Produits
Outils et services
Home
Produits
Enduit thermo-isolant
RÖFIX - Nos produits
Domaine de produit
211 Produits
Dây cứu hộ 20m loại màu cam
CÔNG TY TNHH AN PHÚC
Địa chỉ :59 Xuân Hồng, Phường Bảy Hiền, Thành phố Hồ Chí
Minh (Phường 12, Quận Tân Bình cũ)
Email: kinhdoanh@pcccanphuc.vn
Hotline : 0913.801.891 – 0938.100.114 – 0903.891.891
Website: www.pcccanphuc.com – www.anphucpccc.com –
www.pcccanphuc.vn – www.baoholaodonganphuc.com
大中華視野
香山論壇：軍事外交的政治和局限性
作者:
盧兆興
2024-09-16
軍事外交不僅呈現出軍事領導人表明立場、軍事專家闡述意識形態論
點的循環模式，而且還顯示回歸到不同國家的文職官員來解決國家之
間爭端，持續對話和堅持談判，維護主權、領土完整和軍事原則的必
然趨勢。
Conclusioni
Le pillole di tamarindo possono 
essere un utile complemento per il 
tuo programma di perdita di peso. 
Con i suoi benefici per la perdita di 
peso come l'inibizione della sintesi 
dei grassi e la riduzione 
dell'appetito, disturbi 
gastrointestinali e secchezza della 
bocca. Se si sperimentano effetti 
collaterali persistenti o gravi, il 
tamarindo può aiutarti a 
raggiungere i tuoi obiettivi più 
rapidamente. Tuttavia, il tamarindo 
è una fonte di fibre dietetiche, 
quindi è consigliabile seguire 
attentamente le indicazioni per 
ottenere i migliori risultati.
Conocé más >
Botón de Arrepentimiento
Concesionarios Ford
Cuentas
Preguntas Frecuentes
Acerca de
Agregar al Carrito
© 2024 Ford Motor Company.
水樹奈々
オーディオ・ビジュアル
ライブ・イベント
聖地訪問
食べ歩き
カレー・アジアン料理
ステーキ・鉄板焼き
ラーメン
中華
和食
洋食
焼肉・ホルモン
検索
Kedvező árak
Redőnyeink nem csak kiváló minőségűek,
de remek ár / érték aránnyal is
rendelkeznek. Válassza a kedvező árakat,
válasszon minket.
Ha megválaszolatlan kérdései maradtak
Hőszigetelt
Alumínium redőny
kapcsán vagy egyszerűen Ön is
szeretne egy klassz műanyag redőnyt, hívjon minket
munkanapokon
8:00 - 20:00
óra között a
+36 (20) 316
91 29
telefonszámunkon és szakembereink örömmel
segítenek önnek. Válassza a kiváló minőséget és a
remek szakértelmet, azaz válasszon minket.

* * * * * * * * *

▶ _WHAT IS BEING ASKED_
Would you print the line containing "Ford Motor Company." and every line after it up to the end of the listing above, exactly, and nothing else?

▶ _RESULT OF THIS TASK_
© 2024 Ford Motor Company.
水樹奈々
オーディオ・ビジュアル
ライブ・イベント
聖地訪問
食べ歩き
カレー・アジアン料理
ステーキ・鉄板焼き
ラーメン
中華
和食
洋食
焼肉・ホルモン
検索
Kedvező árak
Redőnyeink nem csak kiváló minőségűek,
de remek ár / érték aránnyal is
rendelkeznek. Válassza a kedvező árakat,
válasszon minket.
Ha megválaszolatlan kérdései maradtak
Hőszigetelt
Alumínium redőny
kapcsán vagy egyszerűen Ön is
szeretne egy klassz műanyag redőnyt, hívjon minket
munkanapokon
8:00 - 20:00
óra között a
+36 (20) 316
91 29
telefonszámunkon és szakembereink örömmel
segítenek önnek. Válassza a kiváló minőséget és a
remek szakértelmet, azaz válasszon minket.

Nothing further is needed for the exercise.